L’Obs, 20 avril 2023, par Anne Crignon
L’exil intérieur
Dans la cafétéria d’un centre d’art, un homme vient s’asseoir chaque jour, et chaque jour il est plus seul. Il pourrait ne pas l’être (il y a du monde autour) mais sa solitude est intérieure. Ce sentiment d’exil, aucune amitié, aucune conversation ne saurait le briser. Ceux qui portent en eux cette forme de la mélancolie en ont dès l’enfance donné à voir les prémices. À cinq ans, le narrateur de cette étrange affaire se cache sous les bancs des préaux pour observer sans être vu. Plus grand, il passe ses journées dans les pages de ses livres. Des années se sont écoulées. Le sentiment de décalage a laissé place au déphasage selon la loi qui veut que tout ce qu’on ne résout pas s’aggrave.

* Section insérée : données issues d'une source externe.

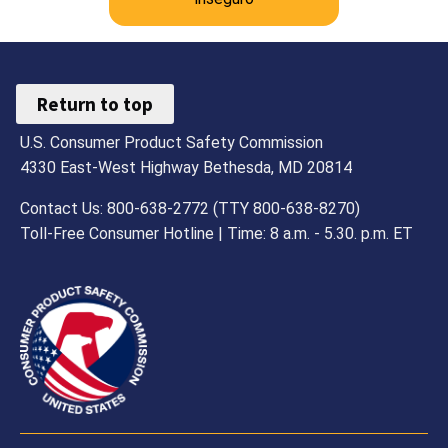
Return to top
U.S. Consumer Product Safety Commission
4330 East-West Highway Bethesda, MD 20814
Contact Us: 800-638-2772 (TTY 800-638-8270)
Toll-Free Consumer Hotline | Time: 8 a.m. - 5.30. p.m. ET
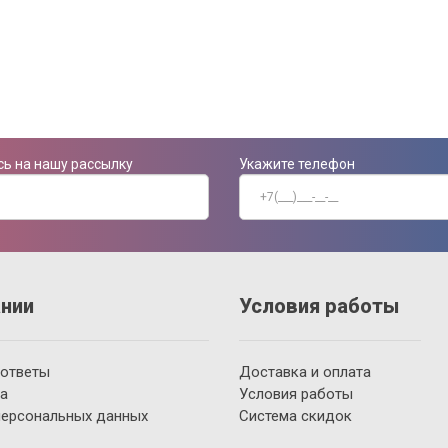
ь на нашу рассылку
Укажите телефон
нии
Условия работы
 ответы
Доставка и оплата
а
Условия работы
персональных данных
Система скидок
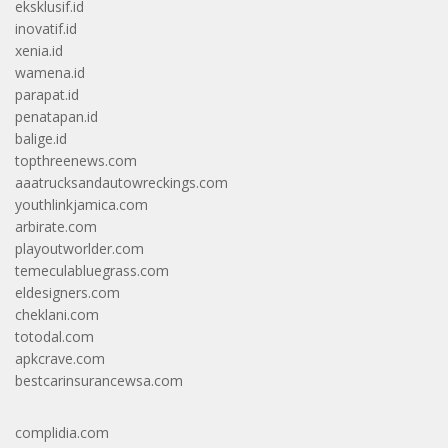
eksklusif.id
inovatif.id
xenia.id
wamena.id
parapat.id
penatapan.id
balige.id
topthreenews.com
aaatrucksandautowreckings.com
youthlinkjamica.com
arbirate.com
playoutworlder.com
temeculabluegrass.com
eldesigners.com
cheklani.com
totodal.com
apkcrave.com
bestcarinsurancewsa.com
complidia.com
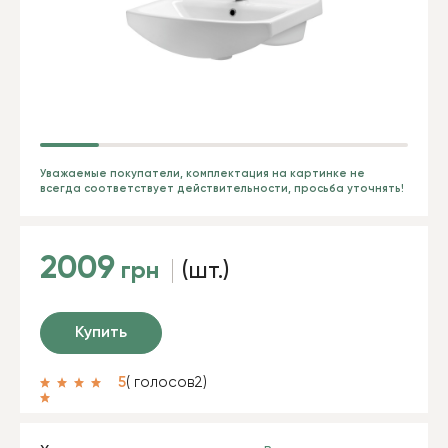
Уважаемые покупатели, комплектация на картинке не
всегда соответствует действительности, просьба уточнять!
2009
грн
(шт.)
Купить
5
( голосов
2
)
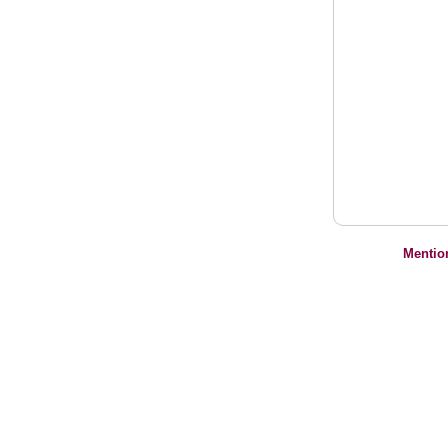
Mentio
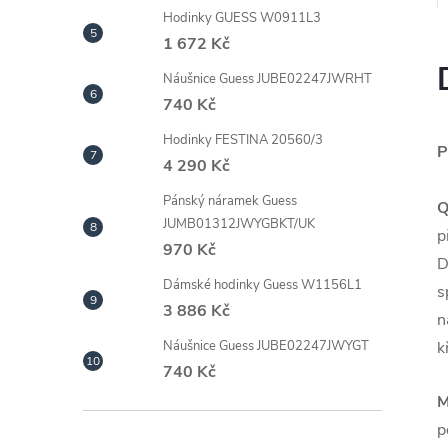
Hodinky GUESS W0911L3
1 672 Kč
Náušnice Guess JUBE02247JWRHT
740 Kč
Hodinky FESTINA 20560/3
P
4 290 Kč
Pánský náramek Guess
Q
JUMB01312JWYGBKT/UK
p
970 Kč
D
Dámské hodinky Guess W1156L1
s
3 886 Kč
n
k
Náušnice Guess JUBE02247JWYGT
740 Kč
M
p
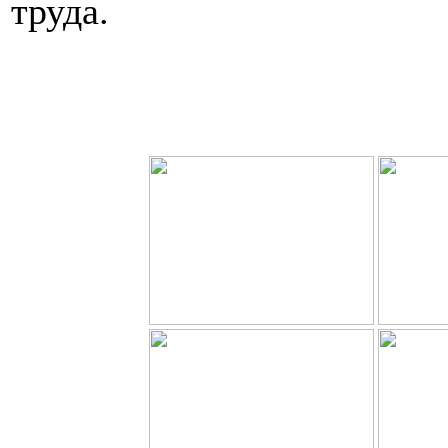
труда.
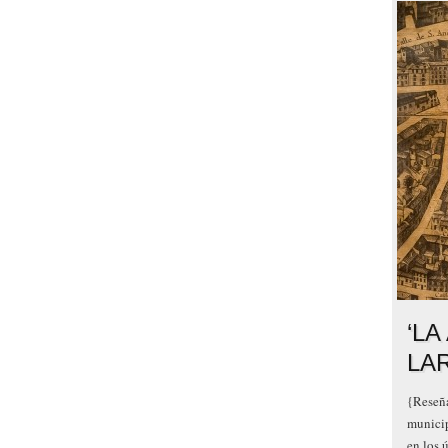
‘LA
LA
{Reseña
municip
en los 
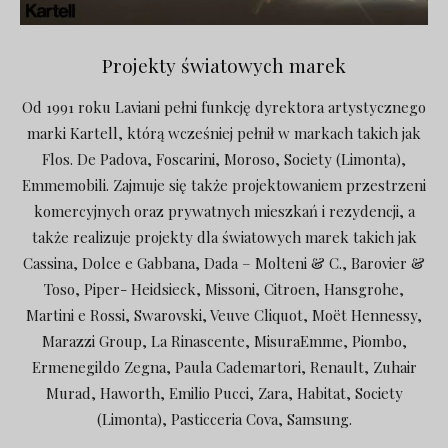
Projekty światowych marek
Od 1991 roku Laviani pełni funkcję dyrektora artystycznego
marki Kartell, którą wcześniej pełnił w markach takich jak
Flos. De Padova, Foscarini, Moroso, Society (Limonta),
Emmemobili. Zajmuje się także projektowaniem przestrzeni
komercyjnych oraz prywatnych mieszkań i rezydencji, a
także realizuje projekty dla światowych marek takich jak
Cassina, Dolce e Gabbana, Dada – Molteni & C., Barovier &
Toso, Piper- Heidsieck, Missoni, Citroen, Hansgrohe,
Martini e Rossi, Swarovski, Veuve Cliquot, Moët Hennessy,
Marazzi Group, La Rinascente, MisuraEmme, Piombo,
Ermenegildo Zegna, Paula Cademartori, Renault, Zuhair
Murad, Haworth, Emilio Pucci, Zara, Habitat, Society
(Limonta), Pasticceria Cova, Samsung.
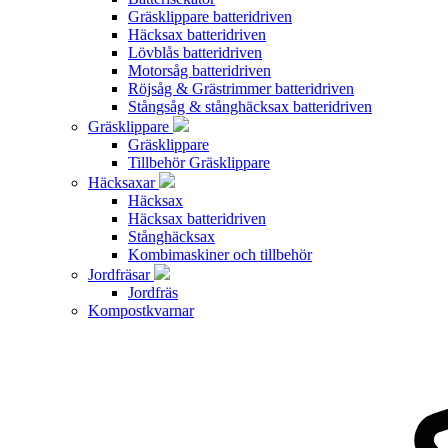
Gräsklippare batteridriven
Häcksax batteridriven
Lövblås batteridriven
Motorsåg batteridriven
Röjsåg & Grästrimmer batteridriven
Stångsåg & stånghäcksax batteridriven
Gräsklippare
Gräsklippare
Tillbehör Gräsklippare
Häcksaxar
Häcksax
Häcksax batteridriven
Stånghäcksax
Kombimaskiner och tillbehör
Jordfräsar
Jordfräs
Kompostkvarnar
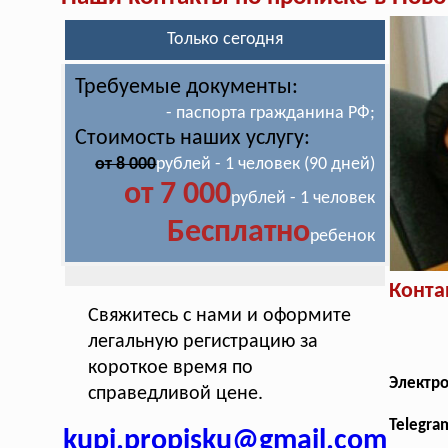
Только сегодня
Требуемые документы:
- паспорта гражданина РФ;
Стоимость наших услугу:
от 8 000
рублей - 1 человек (90 дней)
от 7 000
рублей - 1 человек
Бесплатно
ребенок
Конта
Свяжитесь с нами и оформите
легальную регистрацию за
короткое время по
Электр
справедливой цене.
Telegra
kupi.propisku@gmail.com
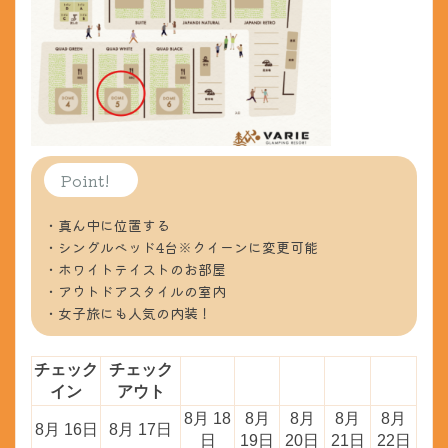
Point!
・真ん中に位置する
・シングルベッド4台※クイーンに変更可能
・ホワイトテイストのお部屋
・アウトドアスタイルの室内
・女子旅にも人気の内装！
チェック
チェック
イン
アウト
8月 18
8月
8月
8月
8月
8月 16日
8月 17日
日
19日
20日
21日
22日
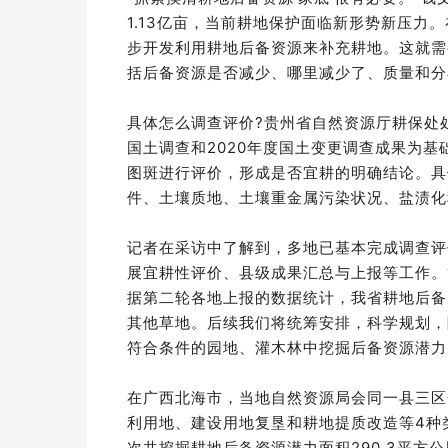
1.13亿亩，当前耕地保护面临新形势新压
步开发利用耕地后备资源来补充耕地。这就需
括后备资源是否减少、哪里减少了、质量和分
具体怎么调查评价?贵州省自然资源厅耕保处
国土调查和2020年度国土变更调查成果为基
图斑进行评价，形成是否宜耕的明确结论。具
件、土壤质地、土壤重金属污染状况、盐渍化
记者在采访中了解到，多地已基本完成调查评
展宜耕性评价、县级成果汇总与上报等工作。
据第二轮各地上报的数据统计，我省耕地后备
其他草地。后续我们将统筹安排，科学规划，
符合条件的园地、灌木林中挖掘后备资源潜力
在广西北海市，当地自然资源局会同一县三区
利用地、建设用地复垦和耕地提质改造等4种
次共挖掘耕地后备资源潜力面积290.3平方公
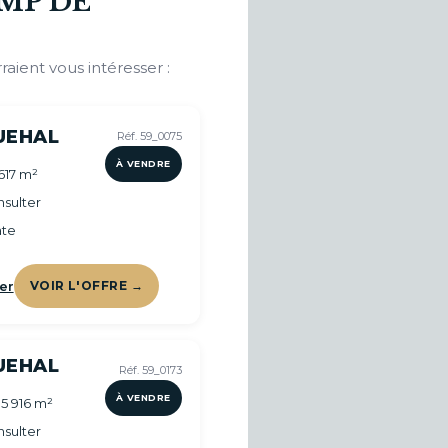
MP DE
raient vous intéresser :
UEHAL
Réf. 59_0075
À VENDRE
617 m²
sulter
te
er
VOIR L'OFFRE →
UEHAL
Réf. 59_0173
À VENDRE
 5 916 m²
sulter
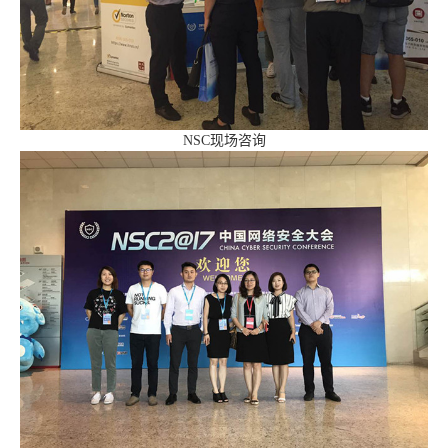
NSC现场咨询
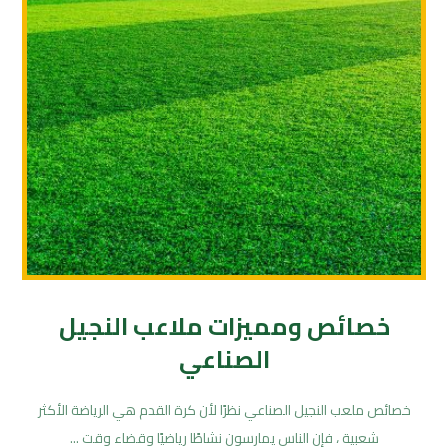
خصائص ومميزات ملاعب النجيل
الصناعي
خصائص ملعب النجيل الصناعي نظرًا لأن كرة القدم هي الرياضة الأكثر
شعبية ، فإن الناس يمارسون نشاطًا رياضيًا وقضاء وقت ...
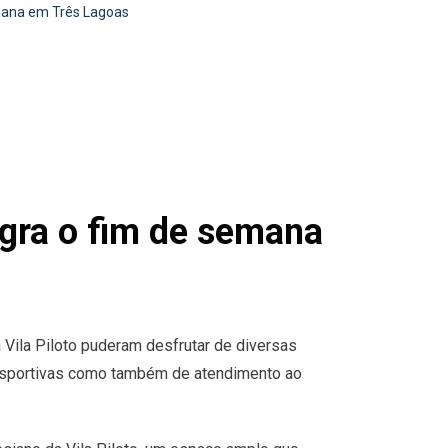
emana em Três Lagoas
gra o fim de semana
Vila Piloto puderam desfrutar de diversas
esportivas como também de atendimento ao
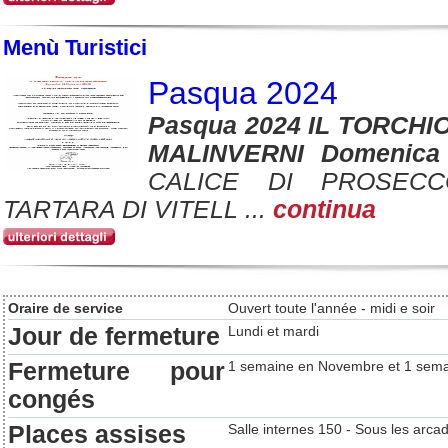
Menù Turistici
Pasqua 2024
Pasqua 2024 IL TORCHIO
MALINVERNI Domenica
CALICE DI PROSECC
TARTARA DI VITELL ...
continua
Oraire de service
Ouvert toute l'année - midi e soir
Jour de fermeture
Lundi et mardi
Fermeture pour
1 semaine en Novembre et 1 sema
congés
Places assises
Salle internes 150 - Sous les arca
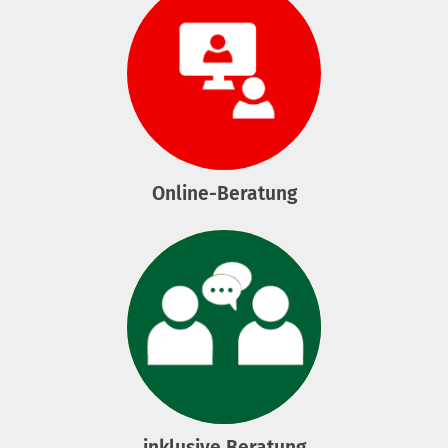
Online-Beratung
inklusive Beratung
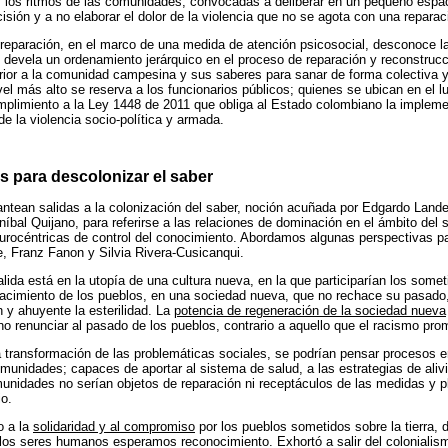
y los ritmos de las comunidades, convocadas a deliberar en un pequeño espa
sión y a no elaborar el dolor de la violencia que no se agota con una reparaci
 reparación, en el marco de una medida de atención psicosocial, desconoce l
 devela un ordenamiento jerárquico en el proceso de reparación y reconstrucc
erior a la comunidad campesina y sus saberes para sanar de forma colectiva y e
nivel más alto se reserva a los funcionarios públicos; quienes se ubican en el l
mplimiento a la Ley 1448 de 2011 que obliga al Estado colombiano la impleme
de la violencia socio-política y armada.
s para descolonizar el saber
antean salidas a la colonización del saber, noción acuñada por Edgardo Lander
níbal Quijano, para referirse a las relaciones de dominación en el ámbito del s
eurocéntricas de control del conocimiento. Abordamos algunas perspectivas pa
, Franz Fanon y Silvia Rivera-Cusicanqui.
lida está en la utopía de una cultura nueva, en la que participarían los somet
nacimiento de los pueblos, en una sociedad nueva, que no rechace su pasado,
n y ahuyente la esterilidad. La
potencia de regeneración de la sociedad nueva
no renunciar al pasado de los pueblos, contrario a aquello que el racismo pr
a transformación de las problemáticas sociales, se podrían pensar procesos e
nidades; capaces de aportar al sistema de salud, a las estrategias de alivi
munidades no serían objetos de reparación ni receptáculos de las medidas y p
o.
o a la
solidaridad y al compromiso
por los pueblos sometidos sobre la tierra,
los seres humanos esperamos reconocimiento. Exhortó a salir del colonialism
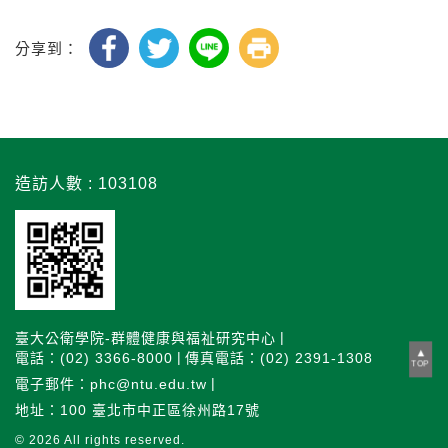
分享到：
造訪人數 : 103108
臺大公衛學院-群體健康與福祉研究中心
電話：(02) 3366-8000
傳真電話：(02) 2391-1308
TOP
電子郵件：phc@ntu.edu.tw
地址：100 臺北市中正區徐州路17號
© 2026
All rights reserved.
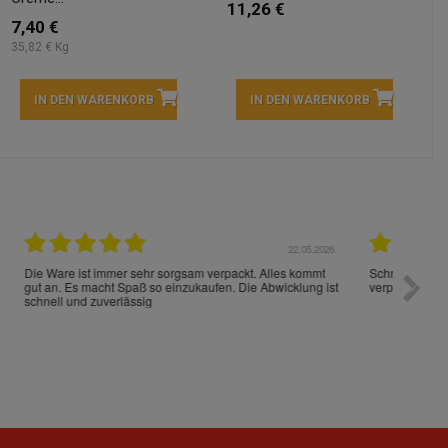
11,26 €
7,40 €
35,82 € Kg
IN DEN WARENKORB
IN DEN WARENKORB
05.2026
15.05.2026
Die Waren sind schnell und im Guten Zustand geliefert
Preis s
worden!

Le narrateur, qui ressemble de plus en plus à M. Cousin dans Gros-Câlin d’Émile Ajar, converse avec lui-même. Dans son esprit, il y a celui qui parle et celui qui écoute. Il les appelle « les deux dormeurs ». Son esprit fatigue car jamais ne fait relâche – ainsi sont les intranquilles. La serveuse qui porte si bien les tee-shirts à rayures le fascine et l’émeut mais il ne lui parlera pas. Se croire seul, c’est bâtir un mur invisible entre soi et les autres.